• [Problem]: All lines in the data below carrying the string "page" are to be located and copied.

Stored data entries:
***

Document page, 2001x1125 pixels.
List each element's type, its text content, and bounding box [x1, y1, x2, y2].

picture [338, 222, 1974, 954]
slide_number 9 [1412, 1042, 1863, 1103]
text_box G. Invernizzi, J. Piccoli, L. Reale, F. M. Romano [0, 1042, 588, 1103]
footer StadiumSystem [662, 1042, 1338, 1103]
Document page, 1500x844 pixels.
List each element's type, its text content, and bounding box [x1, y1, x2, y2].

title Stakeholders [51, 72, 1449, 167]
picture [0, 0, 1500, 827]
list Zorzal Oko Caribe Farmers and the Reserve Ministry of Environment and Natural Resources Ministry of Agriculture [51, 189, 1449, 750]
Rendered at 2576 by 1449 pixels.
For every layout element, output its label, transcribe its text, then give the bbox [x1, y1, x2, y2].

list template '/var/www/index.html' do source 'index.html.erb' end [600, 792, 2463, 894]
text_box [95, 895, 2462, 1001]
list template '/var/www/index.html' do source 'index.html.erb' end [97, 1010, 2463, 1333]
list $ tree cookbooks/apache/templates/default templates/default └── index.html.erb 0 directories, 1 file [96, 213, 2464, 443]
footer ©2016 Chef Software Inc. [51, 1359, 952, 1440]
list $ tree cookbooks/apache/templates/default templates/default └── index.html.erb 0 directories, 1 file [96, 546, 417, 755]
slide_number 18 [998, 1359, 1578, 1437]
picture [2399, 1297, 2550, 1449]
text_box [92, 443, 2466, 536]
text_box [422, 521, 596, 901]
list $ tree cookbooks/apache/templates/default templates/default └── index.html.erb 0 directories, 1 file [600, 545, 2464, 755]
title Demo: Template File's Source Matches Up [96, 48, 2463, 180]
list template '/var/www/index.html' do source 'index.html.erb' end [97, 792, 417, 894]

***

• [Expected answer]:
Document page, 2001x1125 pixels.
Document page, 1500x844 pixels.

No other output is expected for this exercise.